WHAT TO DO:
Copy all data exactly. Skip pictures.

RECORDS FOR PROCESSING:
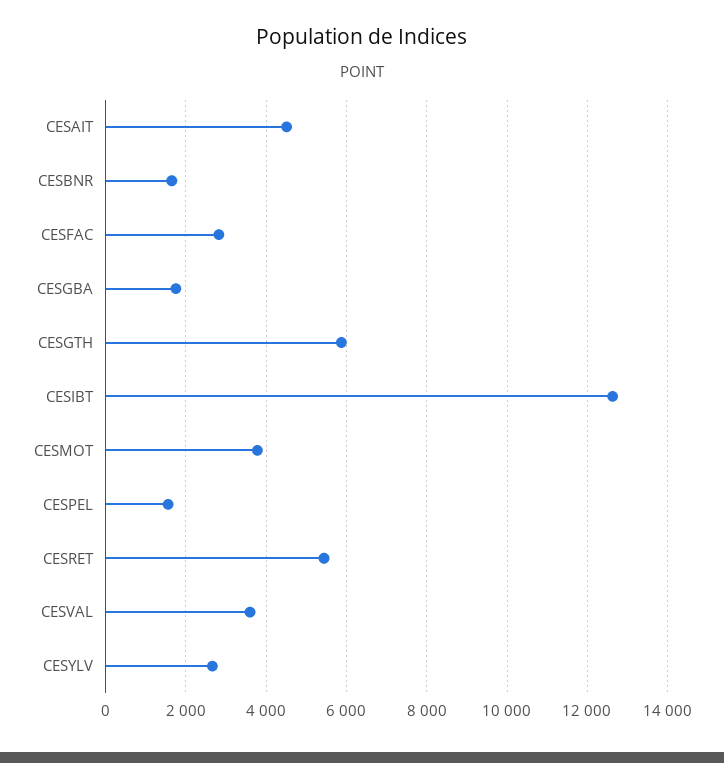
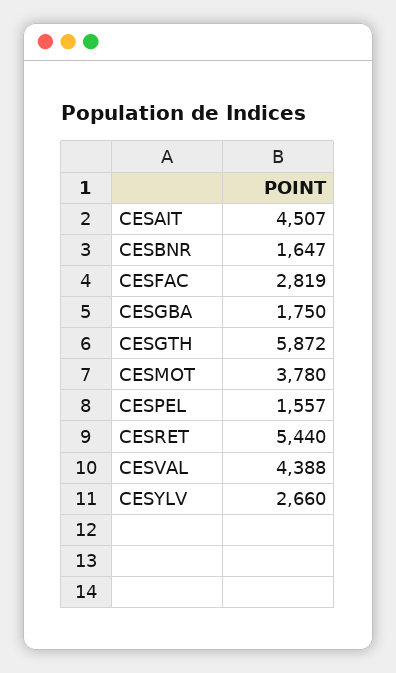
  {
    "CESAIT": 4507,
    "CESBNR": 1647,
    "CESFAC": 2819,
    "CESGBA": 1750,
    "CESGTH": 5872,
-   "CESIBT": 12600,
    "CESMOT": 3780,
    "CESPEL": 1557,
    "CESRET": 5440,
-   "CESVAL": 3600,
+   "CESVAL": 4388,
    "CESYLV": 2660
  }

RESULT OF THIS EXERCISE:
  {
    "CESAIT": 4507,
    "CESBNR": 1647,
    "CESFAC": 2819,
    "CESGBA": 1750,
    "CESGTH": 5872,
-   "CESIBT": 12600,
    "CESMOT": 3780,
    "CESPEL": 1557,
    "CESRET": 5440,
-   "CESVAL": 3600,
+   "CESVAL": 4388,
    "CESYLV": 2660
  }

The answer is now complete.